In a third straight day of airstrikes on Iraq, American planes on Thursday fired upon military communications sites, U.S. officials said.

U.S. planes hit three communications sites 15 miles west and 18 miles south of the northern city of Mosul, according to a statement from the U.S. task force that patrols the northern no-fly zone.

The strikes on fiber-optic, microwave and cable communications facilities -- in response to anti-aircraft artillery attacks on no-fly zone patrols -- came at about 2:20 p.m. EST, said the statement from Combined Task Force Operation Northern Watch.

The communications sites help link Iraq's air defenses, the statement said. All the planes involved returned safely to their base at Incirlik, Turkey, the statement said.

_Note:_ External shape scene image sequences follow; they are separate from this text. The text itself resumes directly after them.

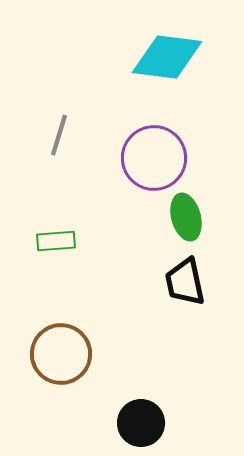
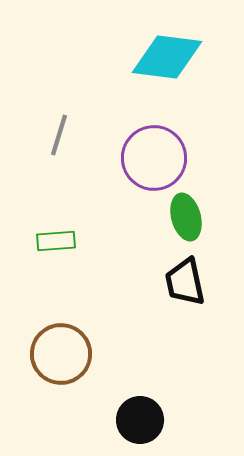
black circle: moved 1 px left, 3 px up
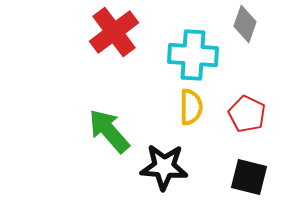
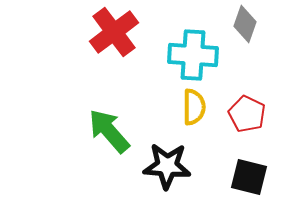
yellow semicircle: moved 3 px right
black star: moved 3 px right, 1 px up
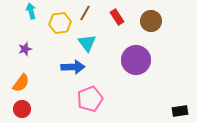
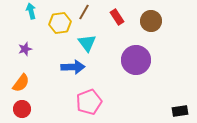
brown line: moved 1 px left, 1 px up
pink pentagon: moved 1 px left, 3 px down
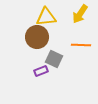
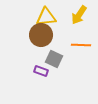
yellow arrow: moved 1 px left, 1 px down
brown circle: moved 4 px right, 2 px up
purple rectangle: rotated 40 degrees clockwise
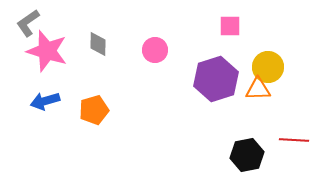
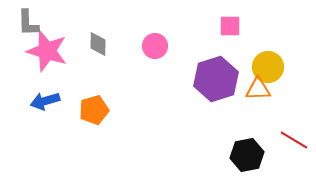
gray L-shape: rotated 56 degrees counterclockwise
pink circle: moved 4 px up
red line: rotated 28 degrees clockwise
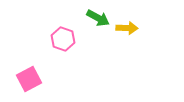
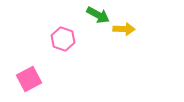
green arrow: moved 3 px up
yellow arrow: moved 3 px left, 1 px down
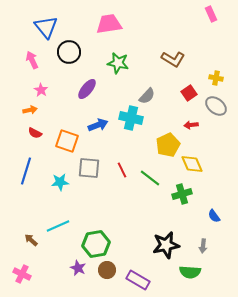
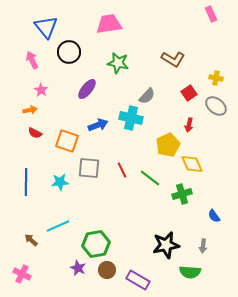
red arrow: moved 2 px left; rotated 72 degrees counterclockwise
blue line: moved 11 px down; rotated 16 degrees counterclockwise
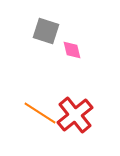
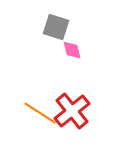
gray square: moved 10 px right, 4 px up
red cross: moved 3 px left, 4 px up
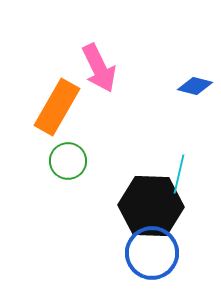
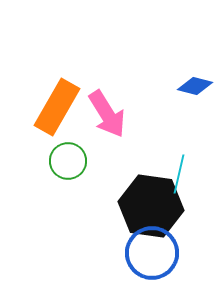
pink arrow: moved 8 px right, 46 px down; rotated 6 degrees counterclockwise
black hexagon: rotated 6 degrees clockwise
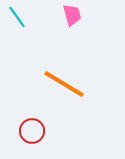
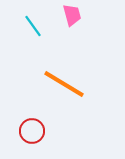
cyan line: moved 16 px right, 9 px down
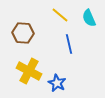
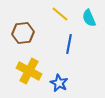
yellow line: moved 1 px up
brown hexagon: rotated 10 degrees counterclockwise
blue line: rotated 24 degrees clockwise
blue star: moved 2 px right
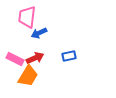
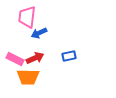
orange trapezoid: moved 1 px down; rotated 60 degrees clockwise
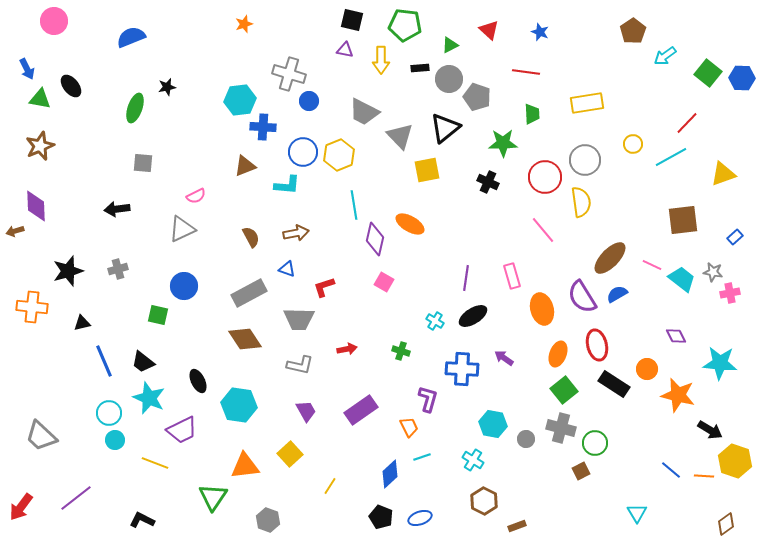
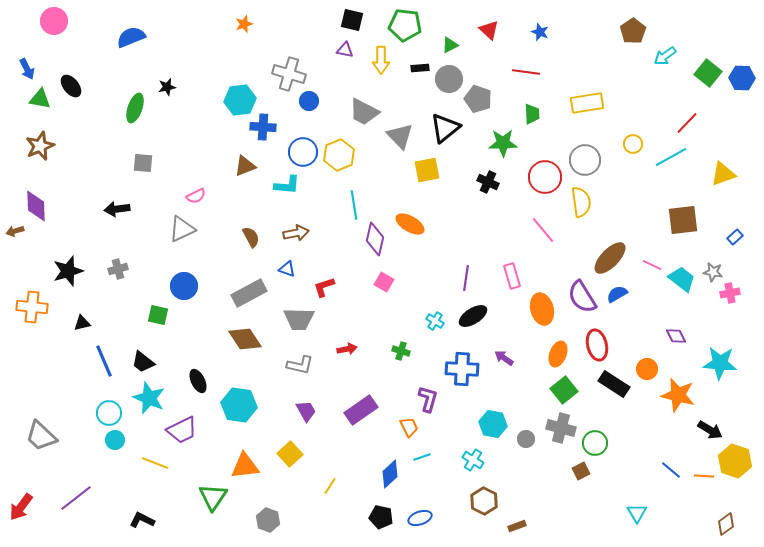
gray pentagon at (477, 97): moved 1 px right, 2 px down
black pentagon at (381, 517): rotated 10 degrees counterclockwise
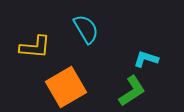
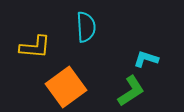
cyan semicircle: moved 2 px up; rotated 28 degrees clockwise
orange square: rotated 6 degrees counterclockwise
green L-shape: moved 1 px left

On Wednesday, American planes bombed two military communications sites in southern Iraq. A day earlier, U.S. planes struck mobile surface-to-surface missile equipment and a mobile surface-to-air missile launcher in southern Iraq near Basra, about 35 miles from the border with Kuwait. U.S. planes also hit three mobile surface-to-surface missile launchers in northern Iraq on Tuesday.

The airstrikes come as U.S. and British troops are massing in Kuwait in preparation for a possible war to topple Iraqi President Saddam Hussein. Military officials say the surface-to-surface missiles hit this week threaten those troops and ones the United States wants to send to Turkey, Iraq's northern neighbor.

All of the strikes were within the no-fly zones set up after the 1991 Persian Gulf War to keep Saddam's military from attacking opposition Kurds in the north and Shiite Muslims in the south.

Saddam does not recognize the no-fly zones and his forces frequently shoot at the planes patrolling them. Iraq has never shot down a piloted plane in either zone.